Two leaders locked in a death struggle—with one refusing to fight
1 Samuel 24:11–12 “I have not wronged you, but you are hunting me down to take my life. May the LORD judge between you and me.”
In the winter of 1777, America had two armies. One lived in comfortable homes in Philadelphia. The other camped in the snow in the hills to the northwest, at a place called Valley Forge. One showed impeccable discipline. The other tried desperately to keep its untrained recruits from deserting. One was supplied by ship with every luxury. The other fought frostbite because its soldiers had no boots.
In sum, one army had everything it could want to weather a cold winter and a war, while the other hung by a thread. Who could have thought, seeing the two, that within three years the army with nothing would defeat the army with everything?
The impoverished American army could never go head-on against the crack British forces. But it could always outwait them. George Washington’s army had the support of the American people, while the British army, for all its strength, was far from home. The British had to win decisively, putting an end to the rebellion. The Americans merely had to survive and outlast them.
Washington was a military genius not at battle tactics, but at a more fundamental necessity: encouraging his men to fight on. One-quarter of them died of cold and disease that bitter winter at Valley Forge. Only his personal strength held the miserable army together. That was the key to victory.
Two Kings in Israel
David and his followers lived in a similar situation. Saul was the right and proper king, living in luxury. David had been secretly anointed as his replacement, but he lived in the desert, scrabbling to survive. Saul had a professional army, David a small band composed of family members and an assortment of outlaws.
Twice Saul accidentally fell into David’s hands, but David refused to kill him. He felt that would violate God’s will. He would not use his sword to become king. He fought not to win but to survive.
Survival was not easy.

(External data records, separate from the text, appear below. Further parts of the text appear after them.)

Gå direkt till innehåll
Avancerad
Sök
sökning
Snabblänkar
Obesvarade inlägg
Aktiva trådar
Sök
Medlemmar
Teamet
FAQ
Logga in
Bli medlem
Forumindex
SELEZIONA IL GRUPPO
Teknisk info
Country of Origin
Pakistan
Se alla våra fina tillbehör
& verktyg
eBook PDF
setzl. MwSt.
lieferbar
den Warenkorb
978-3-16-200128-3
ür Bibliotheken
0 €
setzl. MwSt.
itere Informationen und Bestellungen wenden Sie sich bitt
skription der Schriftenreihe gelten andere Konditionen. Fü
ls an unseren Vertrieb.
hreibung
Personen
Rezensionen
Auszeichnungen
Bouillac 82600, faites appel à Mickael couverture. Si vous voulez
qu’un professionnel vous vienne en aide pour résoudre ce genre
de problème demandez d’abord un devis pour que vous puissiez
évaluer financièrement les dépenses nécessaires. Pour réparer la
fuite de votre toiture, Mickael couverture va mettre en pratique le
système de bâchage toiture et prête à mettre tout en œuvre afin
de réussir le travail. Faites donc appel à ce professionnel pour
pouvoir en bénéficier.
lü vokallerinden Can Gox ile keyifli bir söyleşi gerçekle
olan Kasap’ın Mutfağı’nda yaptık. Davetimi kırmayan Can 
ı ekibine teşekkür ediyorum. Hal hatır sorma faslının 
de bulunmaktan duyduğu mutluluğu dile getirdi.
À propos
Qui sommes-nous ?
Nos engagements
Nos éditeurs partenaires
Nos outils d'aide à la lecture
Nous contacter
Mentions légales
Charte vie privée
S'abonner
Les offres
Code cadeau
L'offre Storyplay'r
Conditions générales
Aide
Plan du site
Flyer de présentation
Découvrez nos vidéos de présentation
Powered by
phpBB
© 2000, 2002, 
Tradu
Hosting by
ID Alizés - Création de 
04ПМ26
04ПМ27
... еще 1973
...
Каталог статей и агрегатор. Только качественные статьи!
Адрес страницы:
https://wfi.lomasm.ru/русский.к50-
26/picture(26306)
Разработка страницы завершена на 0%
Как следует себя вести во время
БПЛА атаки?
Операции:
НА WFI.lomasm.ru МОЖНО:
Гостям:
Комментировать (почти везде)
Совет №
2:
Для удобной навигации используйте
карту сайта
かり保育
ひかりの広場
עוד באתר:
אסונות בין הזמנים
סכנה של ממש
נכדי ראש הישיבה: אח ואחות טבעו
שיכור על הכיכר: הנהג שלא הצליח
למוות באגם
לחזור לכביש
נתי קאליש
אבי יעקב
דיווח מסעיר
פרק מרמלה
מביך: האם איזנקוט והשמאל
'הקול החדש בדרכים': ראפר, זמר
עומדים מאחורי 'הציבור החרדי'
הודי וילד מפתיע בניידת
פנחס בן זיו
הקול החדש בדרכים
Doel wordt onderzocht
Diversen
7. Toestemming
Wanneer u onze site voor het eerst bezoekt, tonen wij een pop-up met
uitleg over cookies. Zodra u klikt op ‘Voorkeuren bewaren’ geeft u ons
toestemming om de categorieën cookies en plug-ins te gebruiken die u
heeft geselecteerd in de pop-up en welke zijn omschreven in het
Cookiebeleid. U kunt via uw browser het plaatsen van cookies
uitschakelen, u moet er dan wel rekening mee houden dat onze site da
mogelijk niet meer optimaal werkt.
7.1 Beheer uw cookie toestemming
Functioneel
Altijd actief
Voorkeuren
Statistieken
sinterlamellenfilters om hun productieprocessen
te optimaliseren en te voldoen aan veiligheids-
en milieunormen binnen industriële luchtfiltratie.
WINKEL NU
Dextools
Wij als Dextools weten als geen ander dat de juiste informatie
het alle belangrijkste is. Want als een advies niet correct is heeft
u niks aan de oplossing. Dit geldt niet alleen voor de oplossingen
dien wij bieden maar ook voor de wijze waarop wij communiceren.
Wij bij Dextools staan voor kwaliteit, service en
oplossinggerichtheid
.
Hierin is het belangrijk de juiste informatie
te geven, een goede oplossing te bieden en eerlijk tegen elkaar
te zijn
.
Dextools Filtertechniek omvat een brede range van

You can read between the lines of 1 Samuel 21—31 and see a great drama unfolding. Saul is clearly deteriorating. Can David hold on long enough to outlast him?
At first David ran from one place to another, alone and completely vulnerable. Then, after a few hundred supporters joined him, the local people turned the rebels in twice (see 1 Samuel 23:19; 26:1). Perhaps they feared that Saul would slaughter them the way he had the Nob priests (see 1 Samuel 22:6–23).
David survived and managed to keep his army intact. He even built popular support by providing military protection to his neighbors. But eventually he saw that his position was impossible. “One of these days I will be destroyed by the hand of Saul,” he thought (1 Samuel 27:1). He left Israel and became, with his army, a hired soldier for one of the Philistine kings.
Sooner or later David’s double-agent act would have been found out. In fact, when the Philistines planned a major military effort against Israel, David barely escaped having to fight his own people.
Time on His Side
David believed God’s promise even when his situation looked very bad. He would wait for God’s timing. God had anointed him king, and he trusted God to vindicate him.
A sense of timing, people say, is essential to leadership. You must know when to act boldly and when to wait patiently; when to bend and when to stand firm. David had that critical sense of timing because he trusted God’s control of events.
What makes you impatient? What can you learn about patience from David’s life?